» **DIRECTIVE**:
Rewrite the lines of the first item as a numbered list, starting at the line that contains "bemessen und beurteilen;" and ending at the line that contains "Schnittstellen zwischen Arbeitsbereichen", with blank lines left out.

» **RECORDS SHOWN**:
──────────────────────────────
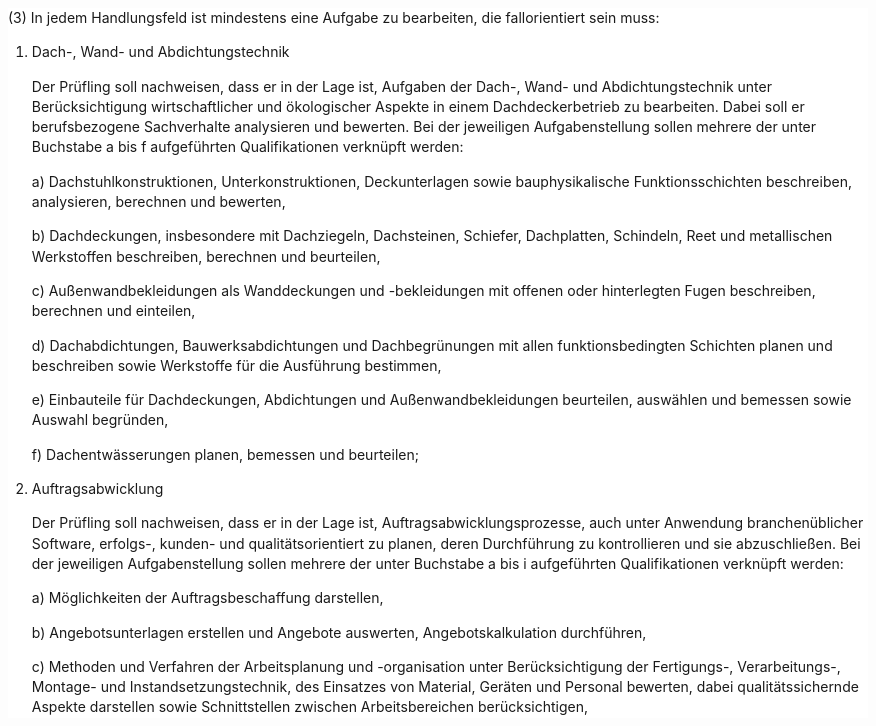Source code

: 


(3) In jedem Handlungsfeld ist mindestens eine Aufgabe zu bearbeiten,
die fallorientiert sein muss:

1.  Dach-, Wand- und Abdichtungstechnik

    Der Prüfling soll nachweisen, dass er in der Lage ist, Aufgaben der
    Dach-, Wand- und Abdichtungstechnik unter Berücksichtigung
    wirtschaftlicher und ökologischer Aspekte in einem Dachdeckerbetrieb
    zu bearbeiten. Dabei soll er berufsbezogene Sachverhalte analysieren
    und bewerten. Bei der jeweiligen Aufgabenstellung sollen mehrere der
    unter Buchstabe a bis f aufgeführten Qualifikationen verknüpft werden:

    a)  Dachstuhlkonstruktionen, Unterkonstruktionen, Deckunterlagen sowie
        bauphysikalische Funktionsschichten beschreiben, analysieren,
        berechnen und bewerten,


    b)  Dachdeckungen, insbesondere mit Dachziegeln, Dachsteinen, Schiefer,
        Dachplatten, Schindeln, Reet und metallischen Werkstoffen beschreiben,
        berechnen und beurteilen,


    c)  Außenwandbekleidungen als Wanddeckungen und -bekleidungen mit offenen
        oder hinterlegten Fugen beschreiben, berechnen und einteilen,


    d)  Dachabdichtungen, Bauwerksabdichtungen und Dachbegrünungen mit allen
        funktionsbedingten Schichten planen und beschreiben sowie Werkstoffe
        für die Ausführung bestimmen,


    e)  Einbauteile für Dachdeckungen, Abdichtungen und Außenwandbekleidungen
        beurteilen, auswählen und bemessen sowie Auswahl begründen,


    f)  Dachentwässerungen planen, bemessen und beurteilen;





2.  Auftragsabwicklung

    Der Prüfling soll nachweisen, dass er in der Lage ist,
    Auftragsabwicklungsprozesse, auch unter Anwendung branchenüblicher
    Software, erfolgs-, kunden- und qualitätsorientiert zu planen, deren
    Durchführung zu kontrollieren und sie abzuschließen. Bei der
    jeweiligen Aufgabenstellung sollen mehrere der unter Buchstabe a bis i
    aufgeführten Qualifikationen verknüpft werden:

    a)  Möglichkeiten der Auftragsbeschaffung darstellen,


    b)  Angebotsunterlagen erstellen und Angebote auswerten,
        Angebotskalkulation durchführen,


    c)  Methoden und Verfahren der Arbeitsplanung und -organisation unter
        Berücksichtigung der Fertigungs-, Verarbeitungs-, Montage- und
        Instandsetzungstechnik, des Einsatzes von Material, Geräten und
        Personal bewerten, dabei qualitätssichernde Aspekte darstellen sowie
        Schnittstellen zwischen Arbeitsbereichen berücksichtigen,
──────────────────────────────
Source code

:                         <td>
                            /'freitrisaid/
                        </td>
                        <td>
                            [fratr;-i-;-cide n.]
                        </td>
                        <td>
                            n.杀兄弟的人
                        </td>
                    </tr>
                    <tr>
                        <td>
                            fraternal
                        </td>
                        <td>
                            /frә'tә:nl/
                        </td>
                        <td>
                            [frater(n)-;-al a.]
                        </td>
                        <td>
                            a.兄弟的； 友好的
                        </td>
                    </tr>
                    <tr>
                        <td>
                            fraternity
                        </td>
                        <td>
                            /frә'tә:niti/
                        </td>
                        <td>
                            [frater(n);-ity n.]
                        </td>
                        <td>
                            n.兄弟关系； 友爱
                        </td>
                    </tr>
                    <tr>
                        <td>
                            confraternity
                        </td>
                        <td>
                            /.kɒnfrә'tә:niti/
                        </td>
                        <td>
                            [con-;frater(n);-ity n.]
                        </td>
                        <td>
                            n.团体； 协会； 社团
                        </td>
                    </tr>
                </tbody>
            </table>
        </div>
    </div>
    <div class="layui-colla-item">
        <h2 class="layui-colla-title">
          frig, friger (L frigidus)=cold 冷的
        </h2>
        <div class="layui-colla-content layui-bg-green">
──────────────────────────────
» **WRITTEN RESPONSE**:
1.     f)  Dachentwässerungen planen, bemessen und beurteilen;
2. 2.  Auftragsabwicklung
3.     Der Prüfling soll nachweisen, dass er in der Lage ist,
4.     Auftragsabwicklungsprozesse, auch unter Anwendung branchenüblicher
5.     Software, erfolgs-, kunden- und qualitätsorientiert zu planen, deren
6.     Durchführung zu kontrollieren und sie abzuschließen. Bei der
7.     jeweiligen Aufgabenstellung sollen mehrere der unter Buchstabe a bis i
8.     aufgeführten Qualifikationen verknüpft werden:
9.     a)  Möglichkeiten der Auftragsbeschaffung darstellen,
10.     b)  Angebotsunterlagen erstellen und Angebote auswerten,
11.         Angebotskalkulation durchführen,
12.     c)  Methoden und Verfahren der Arbeitsplanung und -organisation unter
13.         Berücksichtigung der Fertigungs-, Verarbeitungs-, Montage- und
14.         Instandsetzungstechnik, des Einsatzes von Material, Geräten und
15.         Personal bewerten, dabei qualitätssichernde Aspekte darstellen sowie
16.         Schnittstellen zwischen Arbeitsbereichen berücksichtigen,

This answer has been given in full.